[Information]:
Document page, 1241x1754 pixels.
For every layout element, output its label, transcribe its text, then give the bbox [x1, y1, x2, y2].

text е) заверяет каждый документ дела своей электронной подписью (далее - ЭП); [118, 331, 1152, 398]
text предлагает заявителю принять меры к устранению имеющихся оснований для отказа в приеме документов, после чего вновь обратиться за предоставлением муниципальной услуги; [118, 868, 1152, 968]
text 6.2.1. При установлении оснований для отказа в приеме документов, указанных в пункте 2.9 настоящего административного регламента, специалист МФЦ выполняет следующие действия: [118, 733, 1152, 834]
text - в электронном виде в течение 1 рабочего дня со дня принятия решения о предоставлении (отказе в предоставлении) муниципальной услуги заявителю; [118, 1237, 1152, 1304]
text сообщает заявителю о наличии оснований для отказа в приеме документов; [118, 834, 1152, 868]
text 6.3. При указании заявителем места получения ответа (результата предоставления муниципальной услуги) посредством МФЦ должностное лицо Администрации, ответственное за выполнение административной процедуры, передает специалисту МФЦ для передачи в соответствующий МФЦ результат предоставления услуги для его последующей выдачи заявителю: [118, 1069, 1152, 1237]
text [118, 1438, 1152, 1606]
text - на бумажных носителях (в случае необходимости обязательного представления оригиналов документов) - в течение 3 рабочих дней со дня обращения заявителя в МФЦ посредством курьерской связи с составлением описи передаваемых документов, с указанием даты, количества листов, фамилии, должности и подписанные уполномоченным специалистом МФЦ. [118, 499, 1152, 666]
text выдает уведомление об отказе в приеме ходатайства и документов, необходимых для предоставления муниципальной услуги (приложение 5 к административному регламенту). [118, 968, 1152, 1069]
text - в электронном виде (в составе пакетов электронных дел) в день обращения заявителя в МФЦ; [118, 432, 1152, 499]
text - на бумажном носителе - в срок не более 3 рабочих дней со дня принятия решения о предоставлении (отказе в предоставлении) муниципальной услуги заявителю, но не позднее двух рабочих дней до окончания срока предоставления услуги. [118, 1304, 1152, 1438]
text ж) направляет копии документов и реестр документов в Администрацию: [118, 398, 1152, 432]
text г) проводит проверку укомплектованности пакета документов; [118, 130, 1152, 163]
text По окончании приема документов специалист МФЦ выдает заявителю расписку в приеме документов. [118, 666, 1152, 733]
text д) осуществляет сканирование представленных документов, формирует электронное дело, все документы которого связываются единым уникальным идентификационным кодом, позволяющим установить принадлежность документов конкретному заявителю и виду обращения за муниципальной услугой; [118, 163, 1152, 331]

[Work item]: Using the records above, copy every line that has the word "принятия" in it.

[Written reply]:
text - в электронном виде в течение 1 рабочего дня со дня принятия решения о предоставлении (отказе в предоставлении) муниципальной услуги заявителю; [118, 1237, 1152, 1304]
text - на бумажном носителе - в срок не более 3 рабочих дней со дня принятия решения о предоставлении (отказе в предоставлении) муниципальной услуги заявителю, но не позднее двух рабочих дней до окончания срока предоставления услуги. [118, 1304, 1152, 1438]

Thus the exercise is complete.